Assignment.
Repeat the lines from the line with "thumb cmc: (386, 543)" to the line with "thumb mcp: (477, 531)" in the listing below, keeping both end lines and adding nothing.

Data for this exercise.
# # # # # # #

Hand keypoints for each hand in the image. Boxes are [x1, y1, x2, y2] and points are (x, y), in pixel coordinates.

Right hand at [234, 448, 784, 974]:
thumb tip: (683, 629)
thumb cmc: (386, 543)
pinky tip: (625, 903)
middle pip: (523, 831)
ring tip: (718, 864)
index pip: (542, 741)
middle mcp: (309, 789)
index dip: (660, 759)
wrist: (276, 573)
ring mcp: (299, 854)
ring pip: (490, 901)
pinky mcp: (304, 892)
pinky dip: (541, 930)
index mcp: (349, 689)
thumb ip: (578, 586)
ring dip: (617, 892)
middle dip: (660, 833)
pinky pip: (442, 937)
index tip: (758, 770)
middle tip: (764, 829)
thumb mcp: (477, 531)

# # # # # # #

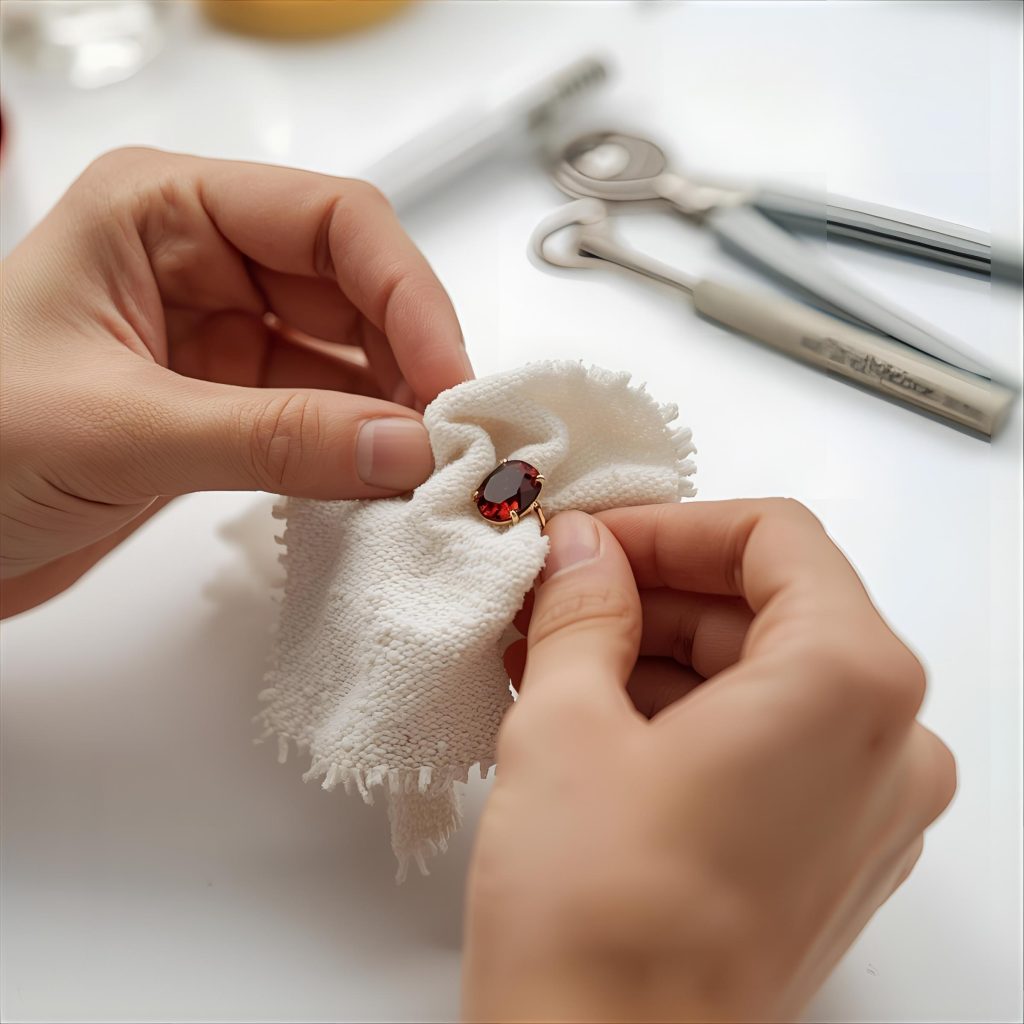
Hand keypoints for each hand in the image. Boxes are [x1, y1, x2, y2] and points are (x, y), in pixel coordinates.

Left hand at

# # # # # # #

Result below.
thumb cmc: (386, 543)
pinky tip: (625, 903)
middle pip: (523, 831)
ring tip: (718, 864)
index pip: (542, 741)
middle mcp: (309, 789)
index dip: (660, 759)
wrist: (276, 573)
ring mcp: (299, 854)
ring pip: (490, 901)
pinky mcp: (304, 892)
pinky dip: (541, 930)
index mcp: (349, 689)
thumb ip: (578, 586)
ring dip: (617, 892)
middle dip: (660, 833)
pinky pip: (442, 937)
index tip: (758, 770)
middle tip: (764, 829)
thumb mcp: (477, 531)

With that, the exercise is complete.